--- Directive ---
Which of the lines below include the word "maker"? Pull each one out.

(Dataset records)
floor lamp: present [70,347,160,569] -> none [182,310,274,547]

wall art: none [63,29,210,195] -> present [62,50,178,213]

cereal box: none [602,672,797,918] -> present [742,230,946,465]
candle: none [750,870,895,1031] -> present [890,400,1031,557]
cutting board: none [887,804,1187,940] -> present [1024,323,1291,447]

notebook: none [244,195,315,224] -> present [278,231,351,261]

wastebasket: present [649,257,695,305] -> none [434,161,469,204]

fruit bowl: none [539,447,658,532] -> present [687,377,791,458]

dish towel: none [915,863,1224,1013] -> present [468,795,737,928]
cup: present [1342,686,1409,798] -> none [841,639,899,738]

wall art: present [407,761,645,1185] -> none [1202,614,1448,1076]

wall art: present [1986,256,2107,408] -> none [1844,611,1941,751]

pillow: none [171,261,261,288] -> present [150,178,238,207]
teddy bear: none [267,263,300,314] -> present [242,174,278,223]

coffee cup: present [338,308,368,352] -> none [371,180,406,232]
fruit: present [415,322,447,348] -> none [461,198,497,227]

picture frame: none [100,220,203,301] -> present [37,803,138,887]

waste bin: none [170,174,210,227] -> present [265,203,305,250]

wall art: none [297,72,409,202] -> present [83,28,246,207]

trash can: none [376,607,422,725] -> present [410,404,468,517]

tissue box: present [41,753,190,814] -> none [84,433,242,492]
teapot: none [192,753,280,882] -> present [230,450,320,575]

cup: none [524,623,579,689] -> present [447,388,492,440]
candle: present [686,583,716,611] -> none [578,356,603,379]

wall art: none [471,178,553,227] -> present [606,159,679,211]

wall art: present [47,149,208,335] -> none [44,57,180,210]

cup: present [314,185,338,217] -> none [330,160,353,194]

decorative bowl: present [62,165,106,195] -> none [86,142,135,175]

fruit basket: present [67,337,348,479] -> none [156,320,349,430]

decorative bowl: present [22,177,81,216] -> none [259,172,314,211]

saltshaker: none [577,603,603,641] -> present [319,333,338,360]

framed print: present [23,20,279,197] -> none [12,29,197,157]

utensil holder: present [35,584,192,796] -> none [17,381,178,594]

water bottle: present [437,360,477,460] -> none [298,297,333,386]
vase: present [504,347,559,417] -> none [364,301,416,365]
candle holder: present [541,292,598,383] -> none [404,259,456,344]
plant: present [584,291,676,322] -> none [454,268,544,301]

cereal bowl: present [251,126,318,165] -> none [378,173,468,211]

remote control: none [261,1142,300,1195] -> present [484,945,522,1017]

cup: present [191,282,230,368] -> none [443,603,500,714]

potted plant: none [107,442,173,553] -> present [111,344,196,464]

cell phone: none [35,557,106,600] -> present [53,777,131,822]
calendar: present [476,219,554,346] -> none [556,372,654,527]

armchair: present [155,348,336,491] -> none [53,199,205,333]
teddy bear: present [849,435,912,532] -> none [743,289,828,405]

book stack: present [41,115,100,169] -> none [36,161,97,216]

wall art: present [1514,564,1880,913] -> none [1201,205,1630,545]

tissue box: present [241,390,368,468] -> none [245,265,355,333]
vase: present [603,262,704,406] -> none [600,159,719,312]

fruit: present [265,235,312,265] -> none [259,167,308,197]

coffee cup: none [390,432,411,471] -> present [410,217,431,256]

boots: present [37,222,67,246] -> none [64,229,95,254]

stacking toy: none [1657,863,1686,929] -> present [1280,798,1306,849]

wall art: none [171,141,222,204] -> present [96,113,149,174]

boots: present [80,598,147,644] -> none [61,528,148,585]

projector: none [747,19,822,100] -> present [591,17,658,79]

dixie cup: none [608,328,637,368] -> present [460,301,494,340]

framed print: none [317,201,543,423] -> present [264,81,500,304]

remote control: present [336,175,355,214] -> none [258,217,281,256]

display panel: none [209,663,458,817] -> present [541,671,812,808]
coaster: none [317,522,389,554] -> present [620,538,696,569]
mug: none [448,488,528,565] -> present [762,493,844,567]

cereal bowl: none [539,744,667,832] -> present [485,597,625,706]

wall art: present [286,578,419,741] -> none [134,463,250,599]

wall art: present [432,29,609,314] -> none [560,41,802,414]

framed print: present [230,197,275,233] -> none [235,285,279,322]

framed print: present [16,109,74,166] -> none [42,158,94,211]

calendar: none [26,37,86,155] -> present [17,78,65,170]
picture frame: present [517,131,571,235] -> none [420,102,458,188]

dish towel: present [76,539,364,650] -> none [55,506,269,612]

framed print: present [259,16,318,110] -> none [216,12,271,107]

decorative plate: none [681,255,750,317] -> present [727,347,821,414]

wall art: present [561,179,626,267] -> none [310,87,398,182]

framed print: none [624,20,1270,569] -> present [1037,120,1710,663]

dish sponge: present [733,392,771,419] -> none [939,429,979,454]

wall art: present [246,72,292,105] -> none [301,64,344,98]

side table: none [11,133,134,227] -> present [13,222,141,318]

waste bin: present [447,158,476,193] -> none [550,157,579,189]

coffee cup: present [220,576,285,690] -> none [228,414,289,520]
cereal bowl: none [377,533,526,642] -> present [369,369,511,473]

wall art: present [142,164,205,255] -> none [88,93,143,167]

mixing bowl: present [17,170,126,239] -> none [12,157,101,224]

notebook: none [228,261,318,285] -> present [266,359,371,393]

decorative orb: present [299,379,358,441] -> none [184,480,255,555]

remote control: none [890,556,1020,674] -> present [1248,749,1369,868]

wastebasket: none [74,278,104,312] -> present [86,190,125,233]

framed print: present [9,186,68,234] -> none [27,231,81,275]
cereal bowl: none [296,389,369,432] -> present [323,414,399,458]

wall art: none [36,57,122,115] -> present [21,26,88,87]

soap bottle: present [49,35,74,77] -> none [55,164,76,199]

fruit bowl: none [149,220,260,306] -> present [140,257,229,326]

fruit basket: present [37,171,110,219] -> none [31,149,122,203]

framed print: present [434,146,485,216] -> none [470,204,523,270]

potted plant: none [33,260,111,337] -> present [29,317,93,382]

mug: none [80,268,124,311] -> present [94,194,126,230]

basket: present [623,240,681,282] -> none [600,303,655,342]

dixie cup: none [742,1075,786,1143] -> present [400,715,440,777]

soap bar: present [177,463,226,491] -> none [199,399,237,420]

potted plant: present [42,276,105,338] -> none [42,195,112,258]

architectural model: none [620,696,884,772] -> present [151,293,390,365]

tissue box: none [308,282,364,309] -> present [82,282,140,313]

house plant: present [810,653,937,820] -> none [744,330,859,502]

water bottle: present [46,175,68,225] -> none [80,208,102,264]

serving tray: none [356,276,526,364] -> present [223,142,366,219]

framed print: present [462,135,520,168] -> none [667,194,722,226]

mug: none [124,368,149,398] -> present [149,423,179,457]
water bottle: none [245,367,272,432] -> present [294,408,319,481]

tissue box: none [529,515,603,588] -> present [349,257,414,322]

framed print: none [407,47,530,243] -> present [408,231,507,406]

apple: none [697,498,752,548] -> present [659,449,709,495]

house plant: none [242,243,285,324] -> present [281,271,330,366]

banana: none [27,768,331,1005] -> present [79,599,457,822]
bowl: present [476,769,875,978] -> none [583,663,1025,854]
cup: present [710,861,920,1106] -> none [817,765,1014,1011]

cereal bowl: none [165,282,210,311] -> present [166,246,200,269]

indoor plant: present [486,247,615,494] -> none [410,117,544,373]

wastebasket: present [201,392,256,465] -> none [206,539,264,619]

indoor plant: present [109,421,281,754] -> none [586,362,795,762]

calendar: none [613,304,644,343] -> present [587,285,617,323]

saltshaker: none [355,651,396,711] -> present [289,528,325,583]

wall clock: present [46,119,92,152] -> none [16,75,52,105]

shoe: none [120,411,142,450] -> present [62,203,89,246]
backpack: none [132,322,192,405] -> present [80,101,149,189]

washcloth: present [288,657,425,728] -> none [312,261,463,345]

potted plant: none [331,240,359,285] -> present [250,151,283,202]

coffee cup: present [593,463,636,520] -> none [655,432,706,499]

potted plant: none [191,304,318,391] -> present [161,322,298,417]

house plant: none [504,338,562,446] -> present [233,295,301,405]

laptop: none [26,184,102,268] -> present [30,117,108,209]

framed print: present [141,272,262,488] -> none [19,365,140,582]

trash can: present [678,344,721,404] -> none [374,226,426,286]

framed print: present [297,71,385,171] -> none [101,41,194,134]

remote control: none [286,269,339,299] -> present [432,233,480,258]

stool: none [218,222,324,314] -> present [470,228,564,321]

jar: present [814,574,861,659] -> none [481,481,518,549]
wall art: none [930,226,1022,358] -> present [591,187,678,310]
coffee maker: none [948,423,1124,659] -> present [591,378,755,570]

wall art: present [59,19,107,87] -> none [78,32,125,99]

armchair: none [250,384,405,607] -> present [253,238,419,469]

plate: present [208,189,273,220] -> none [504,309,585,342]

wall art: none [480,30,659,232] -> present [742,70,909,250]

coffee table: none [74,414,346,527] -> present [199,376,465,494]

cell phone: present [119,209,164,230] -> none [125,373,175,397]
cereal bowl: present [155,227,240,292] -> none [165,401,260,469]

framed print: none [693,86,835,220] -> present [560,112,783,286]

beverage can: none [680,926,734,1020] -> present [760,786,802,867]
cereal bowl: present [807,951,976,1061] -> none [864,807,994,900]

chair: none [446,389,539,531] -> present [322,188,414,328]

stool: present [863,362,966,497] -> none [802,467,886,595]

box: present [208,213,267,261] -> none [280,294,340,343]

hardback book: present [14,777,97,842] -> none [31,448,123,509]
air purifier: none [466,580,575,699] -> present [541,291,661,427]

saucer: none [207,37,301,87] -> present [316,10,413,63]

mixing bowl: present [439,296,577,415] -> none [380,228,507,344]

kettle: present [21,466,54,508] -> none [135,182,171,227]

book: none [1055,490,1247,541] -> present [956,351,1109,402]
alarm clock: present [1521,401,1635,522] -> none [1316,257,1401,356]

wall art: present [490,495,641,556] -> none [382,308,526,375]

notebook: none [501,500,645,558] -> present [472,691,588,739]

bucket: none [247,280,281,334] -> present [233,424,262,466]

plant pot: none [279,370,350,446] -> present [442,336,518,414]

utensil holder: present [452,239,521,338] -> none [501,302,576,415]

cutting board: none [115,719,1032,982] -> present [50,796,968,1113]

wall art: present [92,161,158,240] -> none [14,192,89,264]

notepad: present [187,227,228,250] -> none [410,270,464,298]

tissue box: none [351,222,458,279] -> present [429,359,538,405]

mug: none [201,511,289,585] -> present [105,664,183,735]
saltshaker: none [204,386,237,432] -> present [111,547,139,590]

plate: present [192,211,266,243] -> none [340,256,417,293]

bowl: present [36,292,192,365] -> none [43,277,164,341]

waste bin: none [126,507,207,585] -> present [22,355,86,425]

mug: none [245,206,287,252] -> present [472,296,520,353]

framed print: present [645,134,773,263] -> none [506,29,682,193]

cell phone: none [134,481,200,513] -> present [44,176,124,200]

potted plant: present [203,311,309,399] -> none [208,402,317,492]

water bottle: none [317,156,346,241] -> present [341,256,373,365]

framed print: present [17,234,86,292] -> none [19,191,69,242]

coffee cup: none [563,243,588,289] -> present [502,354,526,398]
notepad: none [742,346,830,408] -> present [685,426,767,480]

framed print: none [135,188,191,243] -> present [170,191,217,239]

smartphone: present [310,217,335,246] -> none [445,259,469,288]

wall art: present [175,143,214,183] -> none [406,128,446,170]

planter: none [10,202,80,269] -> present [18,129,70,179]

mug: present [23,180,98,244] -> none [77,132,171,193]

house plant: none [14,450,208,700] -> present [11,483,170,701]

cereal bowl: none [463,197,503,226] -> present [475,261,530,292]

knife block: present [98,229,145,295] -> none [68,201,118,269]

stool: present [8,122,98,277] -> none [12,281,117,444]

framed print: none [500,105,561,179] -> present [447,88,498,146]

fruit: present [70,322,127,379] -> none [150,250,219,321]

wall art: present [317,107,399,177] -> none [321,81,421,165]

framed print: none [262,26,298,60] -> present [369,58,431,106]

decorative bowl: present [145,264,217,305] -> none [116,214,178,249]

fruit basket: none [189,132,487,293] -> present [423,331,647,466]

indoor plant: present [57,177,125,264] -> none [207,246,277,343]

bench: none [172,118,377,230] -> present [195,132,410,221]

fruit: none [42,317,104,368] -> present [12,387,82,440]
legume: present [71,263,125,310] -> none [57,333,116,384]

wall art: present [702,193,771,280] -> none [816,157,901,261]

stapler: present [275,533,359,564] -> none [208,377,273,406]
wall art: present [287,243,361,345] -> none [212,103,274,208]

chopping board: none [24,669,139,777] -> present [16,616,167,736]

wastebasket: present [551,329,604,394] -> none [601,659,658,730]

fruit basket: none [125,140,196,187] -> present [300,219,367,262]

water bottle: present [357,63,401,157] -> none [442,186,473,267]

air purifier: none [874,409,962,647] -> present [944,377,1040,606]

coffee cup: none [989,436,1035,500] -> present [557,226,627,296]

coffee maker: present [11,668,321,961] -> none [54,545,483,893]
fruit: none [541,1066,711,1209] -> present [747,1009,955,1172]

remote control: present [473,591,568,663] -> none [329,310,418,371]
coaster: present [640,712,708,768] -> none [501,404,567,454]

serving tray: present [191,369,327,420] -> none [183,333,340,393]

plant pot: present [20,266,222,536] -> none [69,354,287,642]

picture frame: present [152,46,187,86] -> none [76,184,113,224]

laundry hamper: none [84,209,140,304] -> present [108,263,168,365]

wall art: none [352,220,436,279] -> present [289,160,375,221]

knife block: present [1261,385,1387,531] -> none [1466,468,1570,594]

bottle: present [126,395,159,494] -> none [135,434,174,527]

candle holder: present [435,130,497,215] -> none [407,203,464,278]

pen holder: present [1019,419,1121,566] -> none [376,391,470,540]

--- Solution ---
coffee maker: none [948,423,1124,659] -> present [591,378,755,570]
coffee maker: present [11,668,321,961] -> none [54,545,483,893]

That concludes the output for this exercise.